New study out of Western University says walking can help women with mild to moderate postpartum depression
A new study out of Western University in London, Ont. is suggesting that physical activity could be key in treating postpartum depression (PPD) for some women.
According to the study, a brisk walk, even as little as 15 minutes a day, may be the answer for many women struggling with PPD, though some severe cases may still require traditional medical care.
“PPD can have major effects on a woman’s mental health, but also on the child’s development,” said Veronica Pentland, an undergraduate student, in a statement. “If you are depressed, it’s harder to care for yourself and, by extension, your child.”
Different from baby blues, PPD can cause severe mood swings, exhaustion, and even a sense of hopelessness.
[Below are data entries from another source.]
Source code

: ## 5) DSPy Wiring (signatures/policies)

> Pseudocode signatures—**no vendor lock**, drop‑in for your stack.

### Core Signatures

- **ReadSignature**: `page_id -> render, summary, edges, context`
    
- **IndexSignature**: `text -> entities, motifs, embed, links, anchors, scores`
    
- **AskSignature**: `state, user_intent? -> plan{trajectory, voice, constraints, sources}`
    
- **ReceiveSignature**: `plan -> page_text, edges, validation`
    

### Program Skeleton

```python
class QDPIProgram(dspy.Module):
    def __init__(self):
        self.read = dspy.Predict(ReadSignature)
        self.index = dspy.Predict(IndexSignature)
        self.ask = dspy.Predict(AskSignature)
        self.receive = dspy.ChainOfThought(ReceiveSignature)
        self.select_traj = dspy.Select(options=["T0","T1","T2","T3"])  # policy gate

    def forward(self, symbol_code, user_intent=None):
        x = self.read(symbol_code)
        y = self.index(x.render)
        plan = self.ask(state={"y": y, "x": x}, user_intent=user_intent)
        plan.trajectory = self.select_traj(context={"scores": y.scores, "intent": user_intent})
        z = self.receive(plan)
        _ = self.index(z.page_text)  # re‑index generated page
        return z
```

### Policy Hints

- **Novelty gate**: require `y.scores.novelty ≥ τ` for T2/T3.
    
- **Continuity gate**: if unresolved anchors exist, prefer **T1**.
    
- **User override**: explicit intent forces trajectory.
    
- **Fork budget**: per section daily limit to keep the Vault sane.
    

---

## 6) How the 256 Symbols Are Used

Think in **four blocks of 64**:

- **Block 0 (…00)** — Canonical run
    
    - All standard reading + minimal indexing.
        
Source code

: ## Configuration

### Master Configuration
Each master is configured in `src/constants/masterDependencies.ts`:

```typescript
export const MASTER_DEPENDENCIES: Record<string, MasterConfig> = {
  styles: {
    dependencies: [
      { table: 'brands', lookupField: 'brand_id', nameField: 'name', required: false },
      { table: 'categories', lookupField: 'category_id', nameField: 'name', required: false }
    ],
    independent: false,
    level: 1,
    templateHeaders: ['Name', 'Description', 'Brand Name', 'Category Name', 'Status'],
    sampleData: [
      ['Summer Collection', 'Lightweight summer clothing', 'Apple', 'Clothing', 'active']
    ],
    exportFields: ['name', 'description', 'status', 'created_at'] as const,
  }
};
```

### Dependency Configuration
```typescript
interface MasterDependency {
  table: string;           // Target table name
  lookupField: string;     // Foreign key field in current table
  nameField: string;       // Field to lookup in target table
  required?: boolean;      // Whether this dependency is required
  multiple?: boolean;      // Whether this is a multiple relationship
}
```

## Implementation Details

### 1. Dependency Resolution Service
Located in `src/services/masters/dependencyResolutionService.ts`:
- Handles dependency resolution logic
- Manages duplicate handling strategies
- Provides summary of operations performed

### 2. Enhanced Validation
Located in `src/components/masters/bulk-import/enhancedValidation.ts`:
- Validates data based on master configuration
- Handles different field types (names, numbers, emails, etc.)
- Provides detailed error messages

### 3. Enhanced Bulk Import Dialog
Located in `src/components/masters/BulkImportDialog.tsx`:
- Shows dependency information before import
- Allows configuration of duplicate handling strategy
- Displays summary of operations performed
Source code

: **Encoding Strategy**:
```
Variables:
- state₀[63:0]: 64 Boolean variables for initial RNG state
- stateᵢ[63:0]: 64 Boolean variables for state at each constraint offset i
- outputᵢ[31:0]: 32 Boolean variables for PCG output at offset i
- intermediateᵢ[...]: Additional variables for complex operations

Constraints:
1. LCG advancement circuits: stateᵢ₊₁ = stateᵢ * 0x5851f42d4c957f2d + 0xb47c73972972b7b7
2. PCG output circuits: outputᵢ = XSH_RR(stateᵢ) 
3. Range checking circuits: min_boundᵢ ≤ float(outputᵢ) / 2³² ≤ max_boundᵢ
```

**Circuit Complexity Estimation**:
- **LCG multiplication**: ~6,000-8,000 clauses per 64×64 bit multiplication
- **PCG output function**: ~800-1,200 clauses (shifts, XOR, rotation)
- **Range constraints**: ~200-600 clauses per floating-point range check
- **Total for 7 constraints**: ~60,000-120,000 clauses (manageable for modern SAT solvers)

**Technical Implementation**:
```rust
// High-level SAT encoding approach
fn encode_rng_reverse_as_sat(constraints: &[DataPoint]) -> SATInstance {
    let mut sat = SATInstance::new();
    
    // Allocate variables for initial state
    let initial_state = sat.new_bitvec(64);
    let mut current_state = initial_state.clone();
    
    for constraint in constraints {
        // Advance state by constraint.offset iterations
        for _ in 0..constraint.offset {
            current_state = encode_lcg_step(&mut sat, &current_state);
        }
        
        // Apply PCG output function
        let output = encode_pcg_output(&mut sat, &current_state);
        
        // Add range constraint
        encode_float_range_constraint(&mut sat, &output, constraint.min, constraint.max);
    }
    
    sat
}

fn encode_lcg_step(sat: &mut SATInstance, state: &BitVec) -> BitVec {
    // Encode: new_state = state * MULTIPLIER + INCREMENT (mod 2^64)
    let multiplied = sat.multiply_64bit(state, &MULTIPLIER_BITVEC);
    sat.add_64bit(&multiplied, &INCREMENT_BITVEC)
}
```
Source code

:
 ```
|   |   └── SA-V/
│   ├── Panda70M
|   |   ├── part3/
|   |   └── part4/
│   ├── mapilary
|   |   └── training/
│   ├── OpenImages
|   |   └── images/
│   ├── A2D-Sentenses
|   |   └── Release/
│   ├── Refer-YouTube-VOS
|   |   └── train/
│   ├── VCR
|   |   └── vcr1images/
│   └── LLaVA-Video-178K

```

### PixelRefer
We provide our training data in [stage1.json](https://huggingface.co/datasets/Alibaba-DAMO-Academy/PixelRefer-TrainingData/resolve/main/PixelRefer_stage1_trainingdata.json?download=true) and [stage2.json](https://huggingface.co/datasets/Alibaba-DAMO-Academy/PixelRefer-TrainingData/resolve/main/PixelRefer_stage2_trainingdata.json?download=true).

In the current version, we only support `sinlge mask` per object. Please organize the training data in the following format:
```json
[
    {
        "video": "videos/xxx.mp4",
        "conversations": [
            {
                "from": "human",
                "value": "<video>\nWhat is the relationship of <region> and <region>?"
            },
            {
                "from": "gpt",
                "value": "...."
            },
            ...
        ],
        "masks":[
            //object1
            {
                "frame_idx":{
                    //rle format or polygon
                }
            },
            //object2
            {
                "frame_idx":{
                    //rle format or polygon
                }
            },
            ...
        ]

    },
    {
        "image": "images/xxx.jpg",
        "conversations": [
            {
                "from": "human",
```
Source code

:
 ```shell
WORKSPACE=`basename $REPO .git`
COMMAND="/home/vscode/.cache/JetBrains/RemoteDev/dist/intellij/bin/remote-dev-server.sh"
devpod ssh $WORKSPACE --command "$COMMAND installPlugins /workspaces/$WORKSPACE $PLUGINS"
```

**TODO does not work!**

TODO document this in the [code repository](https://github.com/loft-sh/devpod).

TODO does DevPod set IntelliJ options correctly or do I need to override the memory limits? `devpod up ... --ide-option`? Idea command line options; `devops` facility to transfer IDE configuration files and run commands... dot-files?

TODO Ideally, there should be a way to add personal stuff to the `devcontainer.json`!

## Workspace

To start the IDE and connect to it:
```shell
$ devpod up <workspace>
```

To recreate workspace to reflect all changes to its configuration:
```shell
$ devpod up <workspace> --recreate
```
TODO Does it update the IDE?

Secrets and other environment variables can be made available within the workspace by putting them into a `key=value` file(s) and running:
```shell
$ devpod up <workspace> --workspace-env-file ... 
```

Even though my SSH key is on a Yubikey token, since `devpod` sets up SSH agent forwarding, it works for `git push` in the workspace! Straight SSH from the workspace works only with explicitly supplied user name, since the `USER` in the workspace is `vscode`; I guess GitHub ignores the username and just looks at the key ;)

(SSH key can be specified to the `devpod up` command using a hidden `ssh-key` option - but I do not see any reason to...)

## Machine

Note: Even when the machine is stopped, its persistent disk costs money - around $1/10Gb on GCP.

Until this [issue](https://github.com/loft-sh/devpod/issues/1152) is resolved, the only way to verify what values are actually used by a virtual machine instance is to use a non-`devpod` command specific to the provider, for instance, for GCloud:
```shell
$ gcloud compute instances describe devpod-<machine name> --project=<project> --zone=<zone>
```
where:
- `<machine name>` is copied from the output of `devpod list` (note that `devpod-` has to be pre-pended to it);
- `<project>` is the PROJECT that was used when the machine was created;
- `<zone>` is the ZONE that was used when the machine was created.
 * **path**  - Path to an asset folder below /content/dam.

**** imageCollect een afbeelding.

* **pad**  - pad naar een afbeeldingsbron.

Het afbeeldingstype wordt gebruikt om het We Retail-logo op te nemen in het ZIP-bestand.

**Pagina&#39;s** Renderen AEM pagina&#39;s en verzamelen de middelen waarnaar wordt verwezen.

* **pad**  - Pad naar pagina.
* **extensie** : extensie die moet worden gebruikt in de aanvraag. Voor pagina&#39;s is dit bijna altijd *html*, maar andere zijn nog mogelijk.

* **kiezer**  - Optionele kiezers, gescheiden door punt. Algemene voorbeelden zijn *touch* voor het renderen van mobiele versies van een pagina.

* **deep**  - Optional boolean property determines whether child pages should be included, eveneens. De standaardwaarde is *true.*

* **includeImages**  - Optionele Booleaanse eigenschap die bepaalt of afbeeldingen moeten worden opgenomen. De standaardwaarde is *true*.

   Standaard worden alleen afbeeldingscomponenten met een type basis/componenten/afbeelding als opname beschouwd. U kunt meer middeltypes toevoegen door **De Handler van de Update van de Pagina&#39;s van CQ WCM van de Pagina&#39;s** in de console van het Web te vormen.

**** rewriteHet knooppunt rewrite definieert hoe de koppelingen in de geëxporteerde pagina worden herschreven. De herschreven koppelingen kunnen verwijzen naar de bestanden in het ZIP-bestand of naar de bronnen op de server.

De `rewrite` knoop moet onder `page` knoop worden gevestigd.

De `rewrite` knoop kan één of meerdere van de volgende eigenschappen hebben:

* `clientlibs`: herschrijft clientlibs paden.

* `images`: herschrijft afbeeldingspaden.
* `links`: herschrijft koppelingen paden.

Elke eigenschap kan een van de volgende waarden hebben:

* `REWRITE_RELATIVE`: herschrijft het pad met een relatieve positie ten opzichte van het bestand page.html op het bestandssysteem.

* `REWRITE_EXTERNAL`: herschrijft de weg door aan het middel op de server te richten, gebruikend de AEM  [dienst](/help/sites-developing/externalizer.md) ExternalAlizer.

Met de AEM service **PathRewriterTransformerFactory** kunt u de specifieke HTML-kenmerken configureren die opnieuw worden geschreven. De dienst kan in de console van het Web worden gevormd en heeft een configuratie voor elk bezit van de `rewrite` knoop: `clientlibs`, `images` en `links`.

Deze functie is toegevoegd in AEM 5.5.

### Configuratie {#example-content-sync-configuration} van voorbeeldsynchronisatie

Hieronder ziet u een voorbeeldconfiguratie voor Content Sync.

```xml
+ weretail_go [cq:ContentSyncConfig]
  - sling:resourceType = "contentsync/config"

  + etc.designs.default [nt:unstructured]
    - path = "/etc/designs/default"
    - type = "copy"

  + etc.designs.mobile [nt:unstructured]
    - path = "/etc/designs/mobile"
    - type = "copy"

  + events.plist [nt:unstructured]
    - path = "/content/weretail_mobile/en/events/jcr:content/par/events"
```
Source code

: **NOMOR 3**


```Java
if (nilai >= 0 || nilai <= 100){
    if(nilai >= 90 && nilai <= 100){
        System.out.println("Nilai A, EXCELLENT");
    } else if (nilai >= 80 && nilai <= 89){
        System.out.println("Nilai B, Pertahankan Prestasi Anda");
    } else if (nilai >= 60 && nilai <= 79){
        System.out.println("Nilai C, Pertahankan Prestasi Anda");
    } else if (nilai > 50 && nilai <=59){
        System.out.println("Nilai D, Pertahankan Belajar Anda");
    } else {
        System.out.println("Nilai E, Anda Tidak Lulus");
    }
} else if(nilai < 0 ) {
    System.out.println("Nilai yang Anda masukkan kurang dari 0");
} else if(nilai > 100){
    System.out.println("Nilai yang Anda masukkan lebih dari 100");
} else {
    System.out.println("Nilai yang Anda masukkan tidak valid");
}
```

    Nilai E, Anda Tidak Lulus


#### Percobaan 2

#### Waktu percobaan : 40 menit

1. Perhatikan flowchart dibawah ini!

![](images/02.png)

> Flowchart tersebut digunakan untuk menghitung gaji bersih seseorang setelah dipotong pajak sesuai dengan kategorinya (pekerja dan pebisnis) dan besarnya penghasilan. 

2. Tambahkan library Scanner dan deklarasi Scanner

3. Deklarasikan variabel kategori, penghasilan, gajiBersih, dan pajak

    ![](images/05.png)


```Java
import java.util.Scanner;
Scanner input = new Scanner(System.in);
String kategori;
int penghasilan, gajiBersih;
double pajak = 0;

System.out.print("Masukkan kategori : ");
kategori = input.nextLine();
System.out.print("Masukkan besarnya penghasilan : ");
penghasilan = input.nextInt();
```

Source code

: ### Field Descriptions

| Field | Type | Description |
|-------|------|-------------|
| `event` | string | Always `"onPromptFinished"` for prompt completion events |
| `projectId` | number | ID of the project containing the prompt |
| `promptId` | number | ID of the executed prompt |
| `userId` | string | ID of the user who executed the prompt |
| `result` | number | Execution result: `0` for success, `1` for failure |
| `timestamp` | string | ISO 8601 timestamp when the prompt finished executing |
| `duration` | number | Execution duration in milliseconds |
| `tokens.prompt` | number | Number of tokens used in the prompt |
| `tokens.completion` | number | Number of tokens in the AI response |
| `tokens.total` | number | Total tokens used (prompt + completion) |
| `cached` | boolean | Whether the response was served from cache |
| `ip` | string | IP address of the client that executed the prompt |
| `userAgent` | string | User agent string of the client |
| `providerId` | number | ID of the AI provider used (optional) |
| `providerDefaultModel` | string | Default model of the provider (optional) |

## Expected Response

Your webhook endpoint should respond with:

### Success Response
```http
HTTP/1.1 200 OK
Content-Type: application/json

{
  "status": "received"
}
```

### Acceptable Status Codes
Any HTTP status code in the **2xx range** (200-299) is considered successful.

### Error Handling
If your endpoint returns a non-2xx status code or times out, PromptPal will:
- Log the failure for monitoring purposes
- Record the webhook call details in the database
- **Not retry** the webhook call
About 23 per cent of new mothers in Canada experience some of these symptoms, while recent studies in Europe and Asia indicate this number has increased to nearly 30 per cent during the COVID-19 pandemic.
The study, which analyzed data from five research projects involving 242 participants, recommends women walk at a “moderate intensity” 90 to 120 minutes per week to reduce PPD symptoms.
Pentland also says there are many long-standing barriers for accessing treatment, especially for mental health, including social stigma, marginalization and discrimination of racialized communities.
Wait times and the ongoing global pandemic have only worsened the situation, she adds.
“Walking is fairly accessible and the great thing is, you can do it with your baby,” said Marc Mitchell from the Faculty of Health Sciences. “If you can get out three or four times a week for half-an-hour or even 15 minutes a day with your baby in a stroller, our findings show it could make a really big difference in how you feel.”